North Oregon Coast with Kids

Check out that view to the right of this post. Looks pretty sweet, right? The photo wasn’t taken in Cannon Beach, Seaside or Lincoln City, but in the tiny burg of Pacific City, on The Pelican Pub’s outdoor, beach-facing deck. If you’re ready to explore further, along the North Oregon coast, consider these 11 options (heading from south to north, about two hours if you’re driving straight through). Whether you want to watch whales or watch storms for spring break or just book your summer getaway, there’s a town for you:

Newport. One of my favorite coastal towns for activities, dining and accommodation options. Kids love the Newport Aquarium and the Mark O. Hatfield Science Center and there are multiple delicious restaurant options. Skip anything titled or associated with “Ripley’s Believe it or Not” or the Underwater Aquarium (ignore the coupons and discounts!) and spend your time on the beach instead.

Newport Aquarium

We stayed at The Hallmark Resort for just $99 for a lovely autumn-season oceanfront room. I also visited Elizabeth Street Inn and kitchen-equipped Greenstone Inn – they’re all great options; the latter doesn’t have the views of the first two, but there are suites available.

Depoe Bay. A slip of a town lining the Oregon Coast Highway. One recommendation: Stop at the donation-only Whale Watching Center (you won’t miss it, but it’s on the western side of the highway) to whale-watch on the western horizon. Trained volunteers will help you spot the distinctive spouts and kids can look at whale skeletons and facts. Although it’s an adorable town, I’m not sure I would stay here with younger kids, as the road traffic is very busy. More info: Depoe Bay.

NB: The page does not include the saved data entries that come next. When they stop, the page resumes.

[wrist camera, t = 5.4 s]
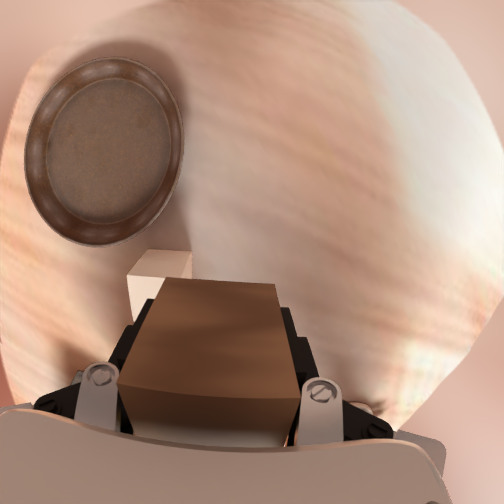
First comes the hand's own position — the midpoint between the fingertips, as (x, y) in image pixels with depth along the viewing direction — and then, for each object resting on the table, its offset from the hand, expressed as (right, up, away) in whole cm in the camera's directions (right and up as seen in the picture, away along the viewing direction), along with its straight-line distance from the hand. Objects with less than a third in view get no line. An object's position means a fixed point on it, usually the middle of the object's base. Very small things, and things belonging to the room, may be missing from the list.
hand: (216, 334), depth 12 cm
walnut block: (0, 0, +1) cm, 1 cm away
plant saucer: (-13, +13, +11) cm, 22 cm away
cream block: (-7, +2, +16) cm, 17 cm away
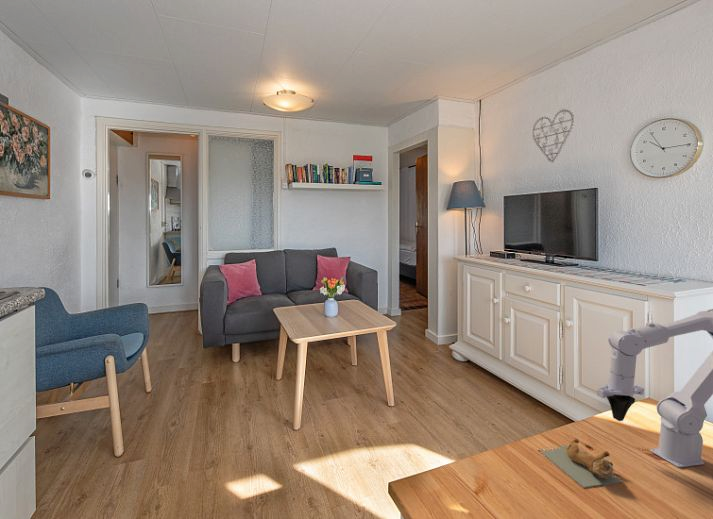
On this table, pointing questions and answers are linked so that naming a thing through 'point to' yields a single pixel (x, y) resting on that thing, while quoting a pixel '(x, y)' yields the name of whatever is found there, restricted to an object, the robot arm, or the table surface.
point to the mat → (577, 469)
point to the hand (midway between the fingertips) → (618, 419)
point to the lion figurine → (590, 460)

Lincoln City. This was where my family vacationed when I was a kid. It’s a built-up conglomeration of mega-hotels, jam-packed antique stores, family fun centers and restaurants designed to feed and house thousands in summer. Sounds like fun? You’ll have a good time here. More info: Lincoln City.

Neskowin. As if designed in direct contrast to Lincoln City, the upscale town of Neskowin seems to say, “We want a piece of coastal peace.”  Here, the cozy grid streets are filled only with kids on bikes and city cars (cars filled with Costco buys — dining picks are slim to none).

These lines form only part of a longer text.